INSTRUCTIONS:
a: Reproduce the portion of the syllabus starting with "ICS 491 Special" and going on through "data mining approaches.".
b: List every lettered section heading that appears in the syllabus.

PASSAGE GIVEN:
+ + +

Course syllabus for ICS491 Fall 2017

a. Course alpha and number, and course title.

ICS 491 Special Topics: Big Data Analytics

b. Instructor name and contact information.

Lipyeow Lim

lipyeow@hawaii.edu

c. Course description.

This course covers concepts required for mining massive data sets with a focus on the practical application of the concepts, tools and techniques in real-world data mining situations. The course teaches the student everything (s)he need to know to get going, from selecting the appropriate big data platforms, preparing inputs, interpreting outputs, evaluating results, to the algorithmic methods at the heart of successful data mining approaches.

d. Course objectives.

To teach students:

  1. how to conceptualize and design data analytics applications.
  2. how to use big data processing platforms and how they work.
  3. how to use data mining techniques and how they work.
  4. how to prepare and preprocess data for analytical processing.
  5. how to evaluate different the suitability and performance of data mining techniques.

+ + +

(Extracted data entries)
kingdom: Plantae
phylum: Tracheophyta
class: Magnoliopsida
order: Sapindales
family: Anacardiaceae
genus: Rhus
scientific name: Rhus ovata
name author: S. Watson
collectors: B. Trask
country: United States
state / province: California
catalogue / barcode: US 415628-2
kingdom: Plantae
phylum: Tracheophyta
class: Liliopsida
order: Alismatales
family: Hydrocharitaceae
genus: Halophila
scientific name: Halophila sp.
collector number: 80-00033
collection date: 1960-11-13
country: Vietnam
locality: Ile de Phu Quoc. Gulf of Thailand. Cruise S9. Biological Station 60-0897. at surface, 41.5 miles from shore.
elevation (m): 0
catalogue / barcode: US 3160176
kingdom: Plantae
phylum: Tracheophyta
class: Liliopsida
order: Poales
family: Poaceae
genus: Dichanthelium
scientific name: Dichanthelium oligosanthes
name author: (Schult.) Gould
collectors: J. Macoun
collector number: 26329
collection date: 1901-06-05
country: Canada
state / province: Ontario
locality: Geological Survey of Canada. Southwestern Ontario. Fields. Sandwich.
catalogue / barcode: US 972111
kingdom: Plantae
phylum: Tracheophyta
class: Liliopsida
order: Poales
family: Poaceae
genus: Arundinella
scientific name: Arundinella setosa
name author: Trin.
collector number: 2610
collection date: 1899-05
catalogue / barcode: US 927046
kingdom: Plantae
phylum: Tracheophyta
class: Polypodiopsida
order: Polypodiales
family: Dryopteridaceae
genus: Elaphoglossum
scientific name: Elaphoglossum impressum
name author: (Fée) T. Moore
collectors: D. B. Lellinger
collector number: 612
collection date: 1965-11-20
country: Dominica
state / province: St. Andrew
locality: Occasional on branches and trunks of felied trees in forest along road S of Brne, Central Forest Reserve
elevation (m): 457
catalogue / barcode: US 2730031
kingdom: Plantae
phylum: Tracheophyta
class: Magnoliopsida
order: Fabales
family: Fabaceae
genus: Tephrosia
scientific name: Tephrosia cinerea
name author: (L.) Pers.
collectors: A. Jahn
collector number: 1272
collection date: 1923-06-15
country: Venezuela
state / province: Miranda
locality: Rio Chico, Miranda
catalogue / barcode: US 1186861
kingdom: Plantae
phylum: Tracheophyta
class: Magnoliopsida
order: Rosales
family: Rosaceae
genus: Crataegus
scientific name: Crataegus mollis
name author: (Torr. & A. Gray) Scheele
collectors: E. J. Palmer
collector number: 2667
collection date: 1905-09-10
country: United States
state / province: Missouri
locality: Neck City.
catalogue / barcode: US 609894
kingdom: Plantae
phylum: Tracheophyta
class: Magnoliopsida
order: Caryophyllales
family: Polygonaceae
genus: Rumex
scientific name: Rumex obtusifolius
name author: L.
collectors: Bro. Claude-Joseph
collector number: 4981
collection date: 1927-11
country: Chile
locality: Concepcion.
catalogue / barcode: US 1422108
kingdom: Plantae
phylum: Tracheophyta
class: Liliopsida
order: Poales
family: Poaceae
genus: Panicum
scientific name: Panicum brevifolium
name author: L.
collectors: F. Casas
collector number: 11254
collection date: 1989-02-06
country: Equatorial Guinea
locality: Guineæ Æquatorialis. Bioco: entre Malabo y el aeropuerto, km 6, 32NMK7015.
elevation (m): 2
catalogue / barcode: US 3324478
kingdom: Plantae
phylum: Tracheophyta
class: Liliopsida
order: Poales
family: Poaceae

+ + +

RESPONSES IN ORDER:
a:
ICS 491 Special Topics: Big Data Analytics

b. Instructor name and contact information.

Lipyeow Lim

lipyeow@hawaii.edu

c. Course description.

This course covers concepts required for mining massive data sets with a focus on the practical application of the concepts, tools and techniques in real-world data mining situations. The course teaches the student everything (s)he need to know to get going, from selecting the appropriate big data platforms, preparing inputs, interpreting outputs, evaluating results, to the algorithmic methods at the heart of successful data mining approaches.

b:
a. Course alpha and number, and course title.
b. Instructor name and contact information.
c. Course description.
d. Course objectives.